Blitar, insanimedia.id  — Sebanyak 200 unit becak listrik bantuan Presiden Republik Indonesia, Prabowo Subianto dalam waktu dekat akan diserahkan kepada para tukang becak di Kabupaten Blitar. Penyaluran bantuan ini dilakukan secara selektif karena penerima wajib memenuhi sejumlah persyaratan yang telah ditentukan.

Wakil Ketua DPC Partai Gerindra Kabupaten Blitar yang juga menjabat Wakil Ketua DPRD Kabupaten Blitar, Hj. Ratna Dewi Nirwana Sari, menyampaikan bahwa program tersebut tidak menggunakan anggaran negara. Bantuan itu, kata dia, berasal langsung dari dana pribadi Presiden dan telah didistribusikan ke sejumlah daerah di Tanah Air.

“Pembagian becak listrik ini memang tidak diambil dari APBN. Ini memang dana dari Presiden kita sendiri, Bapak Prabowo Subianto, yang didistribusikan untuk daerah-daerah di seluruh Indonesia dan memang sudah ada spesifikasinya,” jelasnya.

Ia menerangkan, salah satu ketentuan utama bagi calon penerima adalah batas usia minimal 55 tahun. Dengan demikian, tukang becak yang usianya masih di bawah ketentuan tersebut belum bisa memperoleh bantuan ini. Selain syarat umur, penerima juga diwajibkan menunjukkan bukti bahwa pekerjaan mereka memang sebagai tukang becak aktif.

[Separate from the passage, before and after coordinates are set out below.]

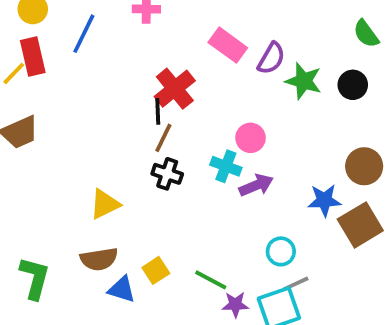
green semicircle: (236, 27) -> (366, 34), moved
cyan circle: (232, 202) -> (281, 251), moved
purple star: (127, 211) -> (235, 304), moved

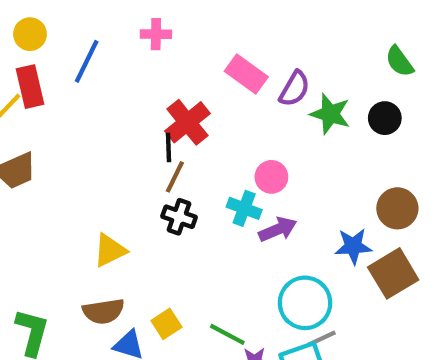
cyan circle: (281, 251) -> (305, 303), size x1.6

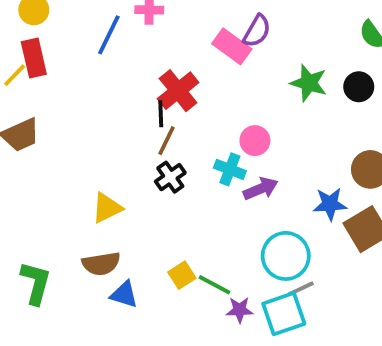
blue line: (87, 61) -> (109, 35), moved
purple semicircle: (295, 89) -> (257, 31), moved
black cross: (179, 217) -> (170, 177), turned 36
yellow square: (166, 324) -> (182, 275), moved

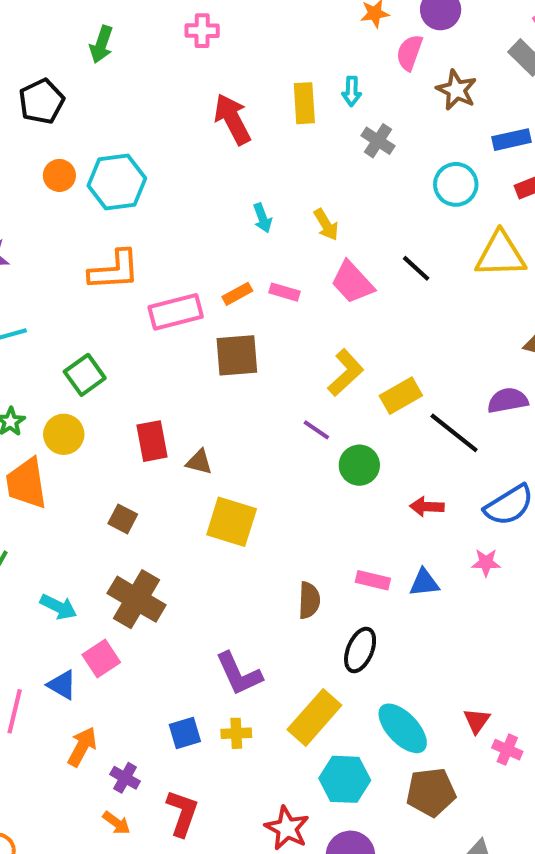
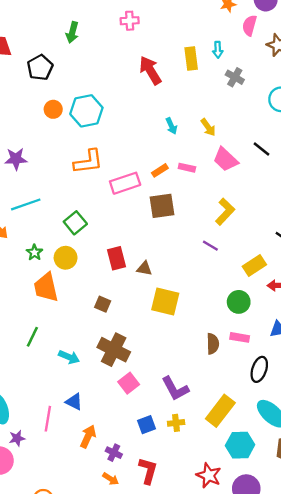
yellow rectangle: (401, 396) -> (254, 265), moved
green circle: (359, 465) -> (239, 302), moved
pink rectangle: (373, 580) -> (240, 337), moved
black ellipse: (360, 650) -> (259, 369), moved
pink square: (101, 658) -> (129, 383), moved

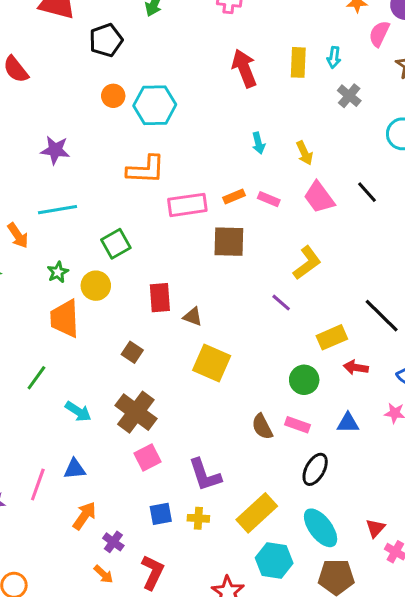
brown semicircle: (213, 344) -> (262, 427), turned 144
blue triangle: (74, 402) -> (75, 469), turned -42

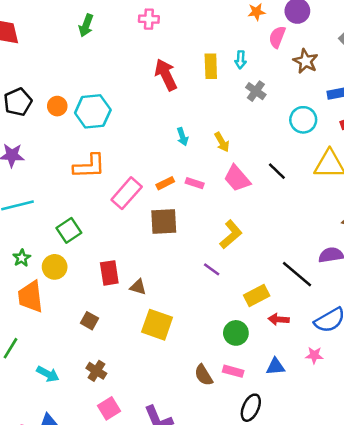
black pentagon: (106, 40) -> (18, 102), moved
pink rectangle: (187, 205) -> (127, 193), turned -36
brown cross: (136, 412) -> (96, 371), size x0.6

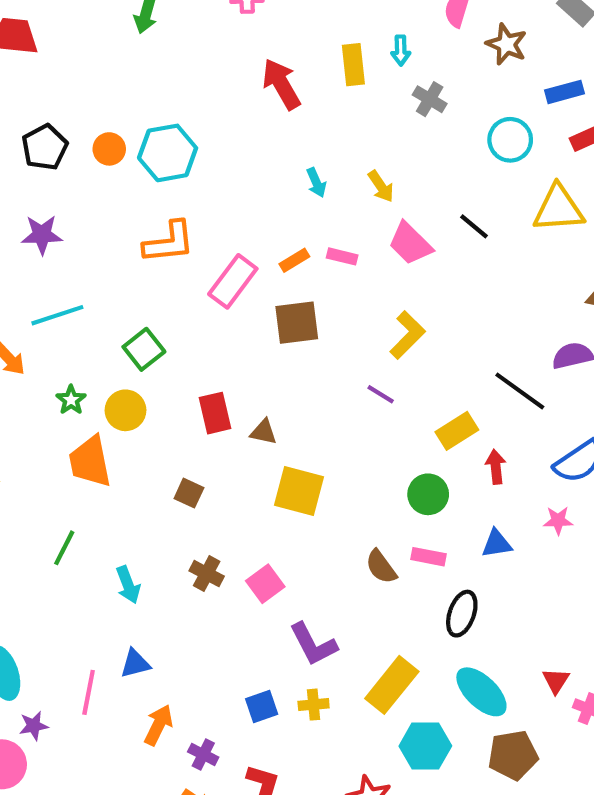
red arrow: (279, 319) -> (496, 467), turned 84
cyan arrow: (48, 374) -> (128, 585), turned 45
pink square: (109, 408) -> (265, 584), moved

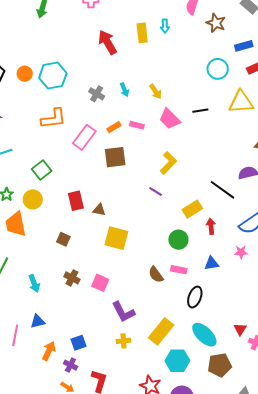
gray cross: (430, 99) -> (97, 94), moved
black line: (474, 226) -> (200, 111), turned -49
pink square: (265, 584) -> (100, 283), turned -30
blue square: (262, 707) -> (79, 343), moved

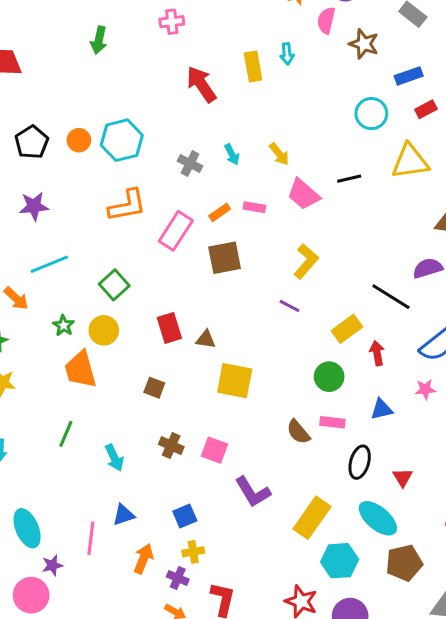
red triangle: (240, 329) -> (403, 477), moved
yellow cross: (124, 341) -> (193, 552), moved
blue square: (79, 343) -> (185, 516), moved

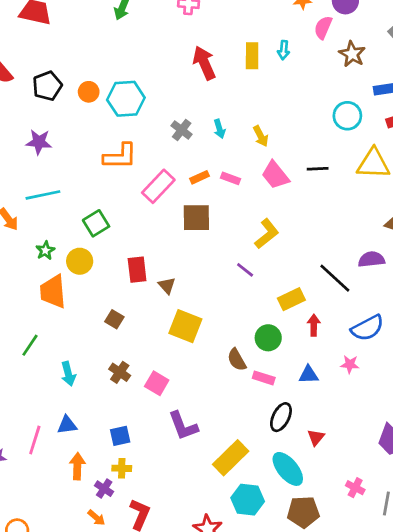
brown triangle: (206, 339) -> (167, 285), turned 30
brown semicircle: (298, 432) -> (237, 360), moved
orange arrow: (144, 559) -> (77, 466), turned -30

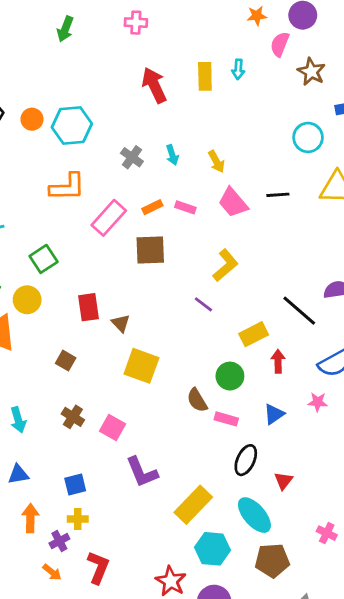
blue triangle: (309, 375) -> (274, 414), turned -30
purple cross: (104, 489) -> (59, 541), turned 30

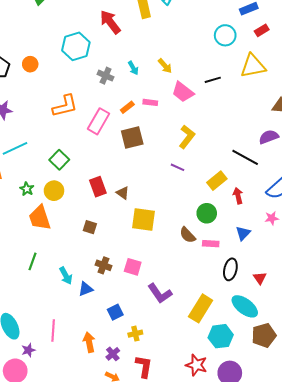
cyan hexagon: (72, 125) -> (76, 46), moved
blue triangle: (18, 474) -> (86, 289), moved
yellow cross: (78, 519) -> (135, 334), moved

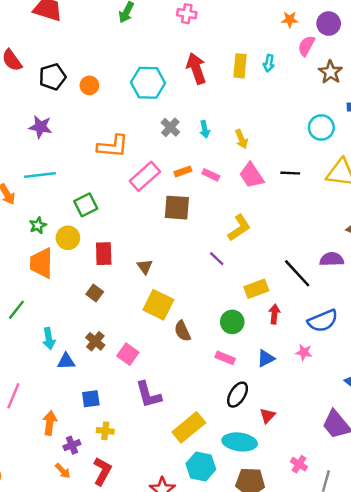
red rectangle: (98, 187) -> (104, 254), moved
brown semicircle: (188, 235) -> (182, 331), moved
cyan ellipse: (245, 306) -> (240, 442), turned -48

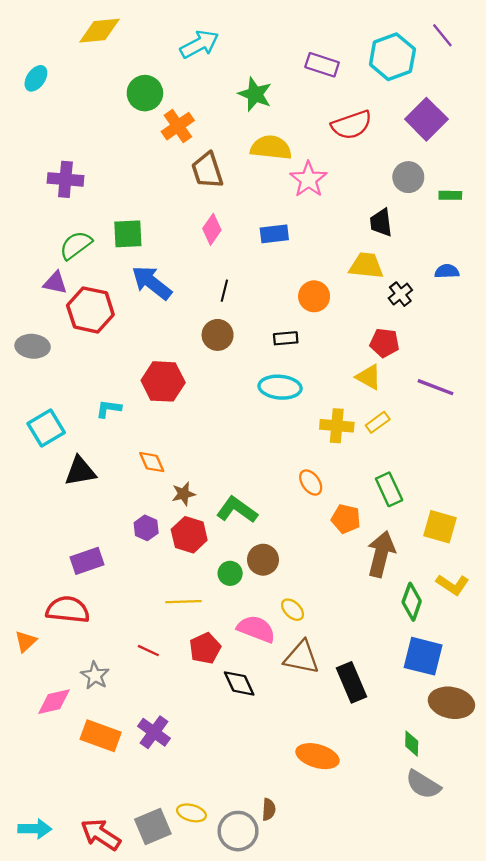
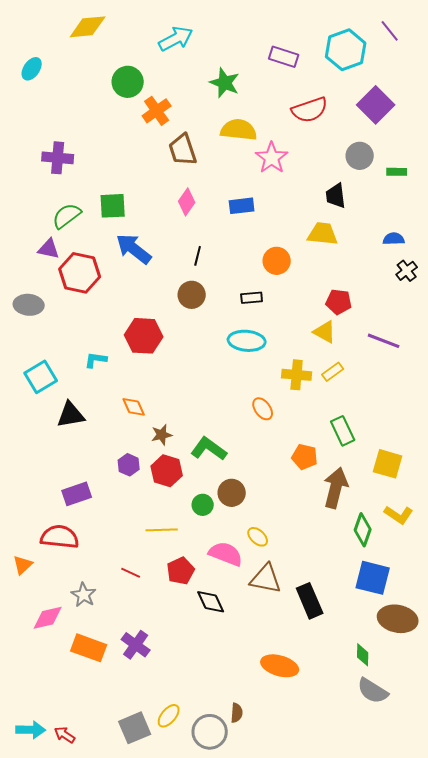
black cross: (400, 294) -> (407, 271), moved
orange ellipse: (311, 483) -> (263, 409), moved
yellow ellipse: (191, 813) -> (169, 716), turned -65
red arrow: (101, 834) -> (65, 735), moved, size x0.6

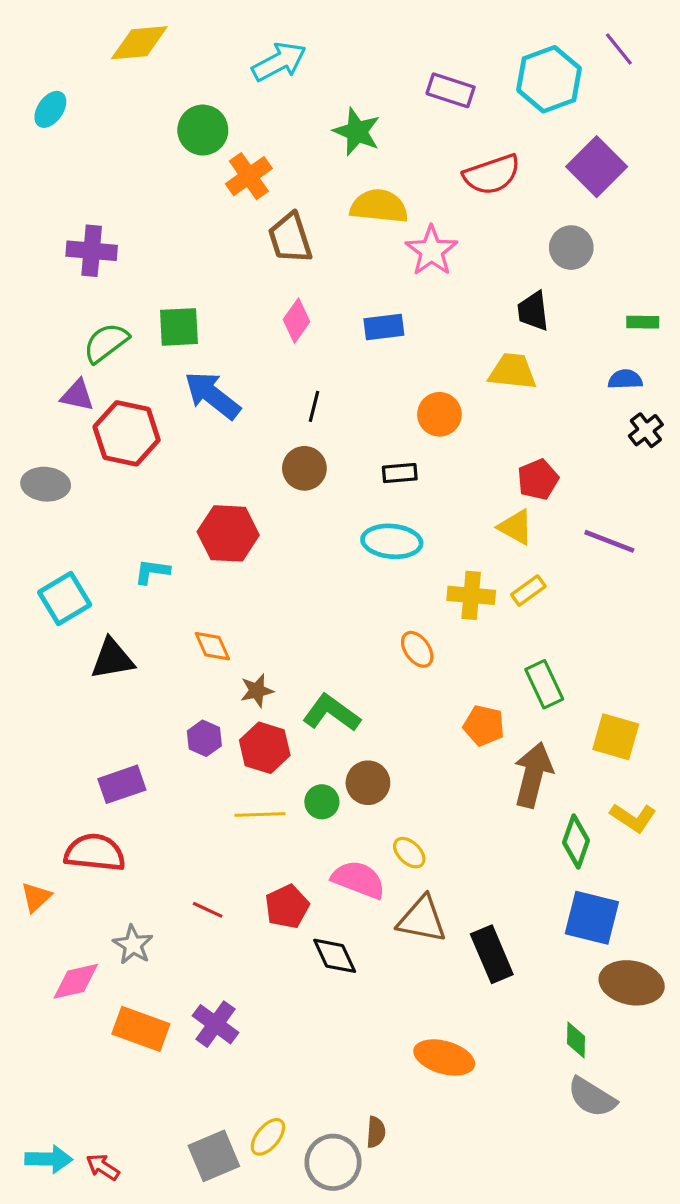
green rectangle: (397, 172) -> (643, 322), moved
red pentagon: (339, 302) -> (538, 479), turned -30
yellow line: (162, 530) -> (260, 815), moved

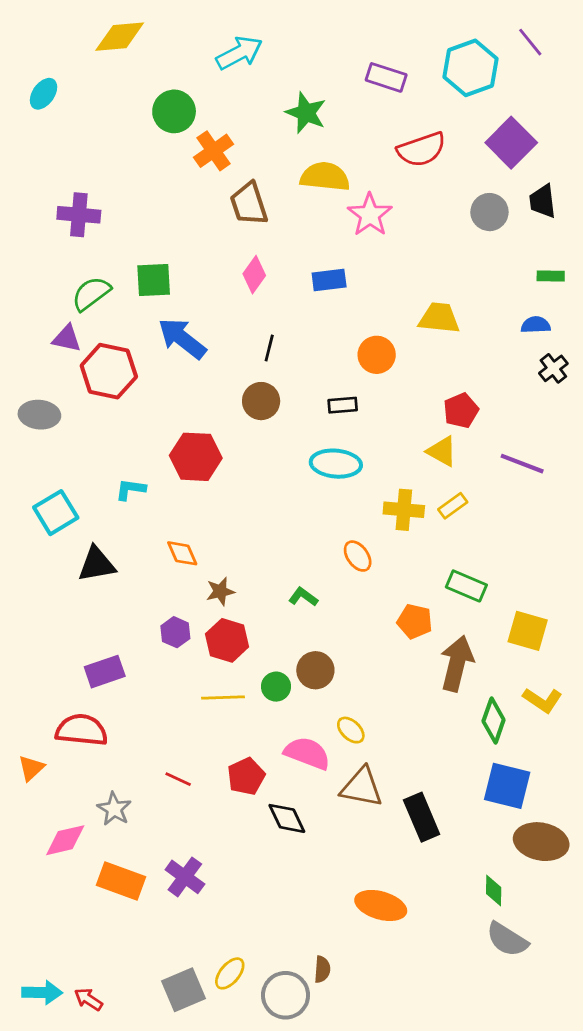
black trapezoid: (533, 311) -> (543, 201), moved
green rectangle: (544, 684) -> (466, 586), turned -42
green L-shape: (331, 713) -> (303, 597), moved, size x0.6

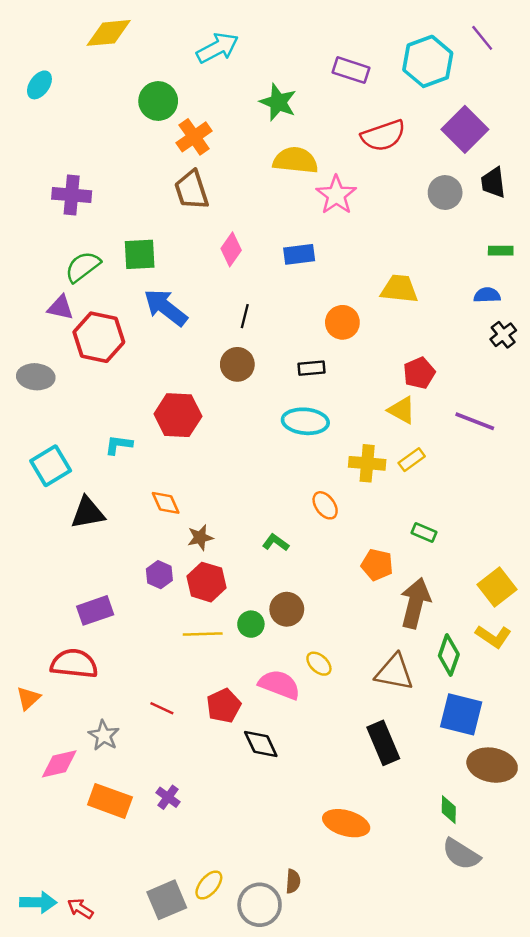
brown trapezoid: (249, 204) -> (192, 190), moved
green rectangle: (466, 586) -> (424, 533), size x0.7
yellow square: (528, 631) -> (497, 587), moved, turned 36
brown triangle: (362, 787) -> (394, 672), moved
purple cross: (185, 877) -> (168, 797), size x0.7

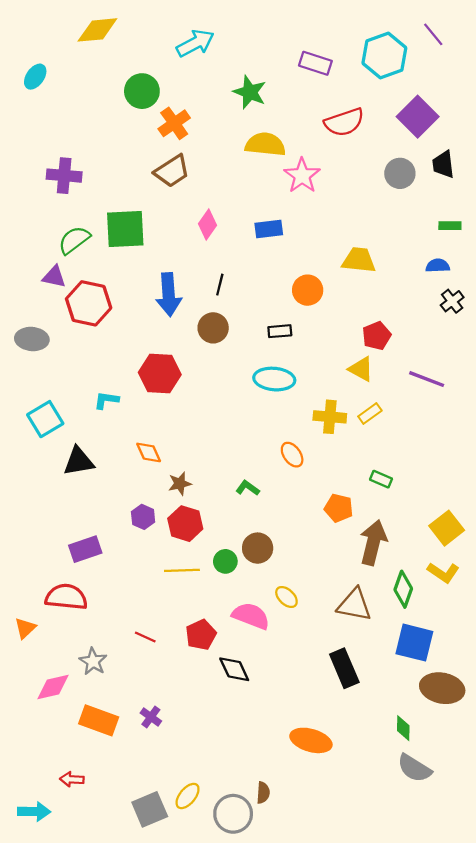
brown trapezoid: (192, 190) -> (172, 171), turned -105
green square: (140, 254) -> (125, 229), size x1.4
blue arrow: (166, 308) -> (169, 295), moved, turned -132
red arrow: (80, 908) -> (72, 779), moved, turned -30

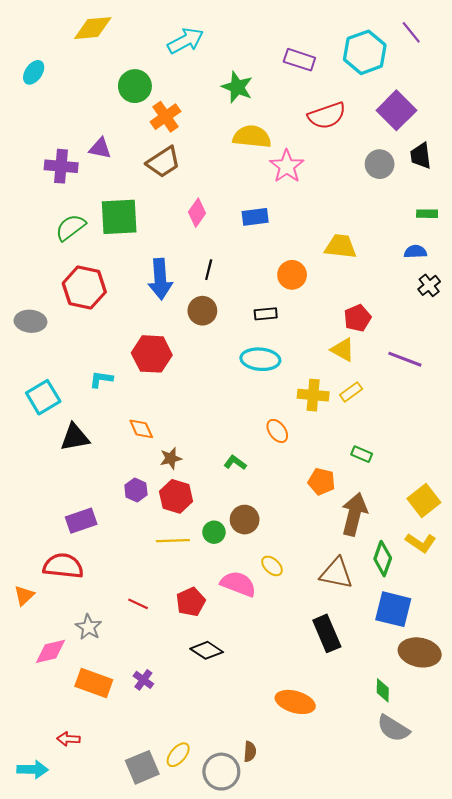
purple triangle: (54, 277) -> (100, 148), moved
black diamond: (234, 669) -> (207, 650), moved, turned -32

“Kemudian yang kedua, memang harus membuktikan bahwa pekerjaan sebelumnya memang sebagai tukang becak. Jadi memang harus ada bukti itu,” tambahnya.

Untuk wilayah Kabupaten Blitar, total bantuan yang disiapkan mencapai kurang lebih 200 unit becak listrik. Dalam waktu dekat, pihaknya akan berkoordinasi dengan Bupati Blitar serta pemerintah pusat guna memastikan proses distribusi berjalan sesuai aturan dan tepat sasaran.

“Insyaallah di bulan ini akan segera kita koordinasikan dengan Bupati tentunya selaku pemangku kepala daerah Kabupaten Blitar dan juga dengan pusat. Karena tidak menutup kemungkinan kehadiran pusat juga akan memantau secara langsung bagaimana pendistribusian 200 becak ini,” ujarnya.

Baca Juga :  Dinas Pendidikan Kabupaten Blitar Bantah Dana BOS 2025 untuk Beli Buku Ilegal

Proses pendataan calon penerima saat ini dilakukan bersama dinas terkait untuk memastikan bantuan diterima oleh pihak yang benar-benar berhak. Selain memperoleh kendaraan listrik tersebut, para tukang becak juga akan mendapatkan pembekalan mengenai penggunaan dan perawatan.

“Kalau yang saya tahu ada semacam pelatihan juga. Jadi mereka tidak hanya sebagai user, tetapi juga harus tahu bagaimana merawat becak listrik itu sendiri,” pungkasnya.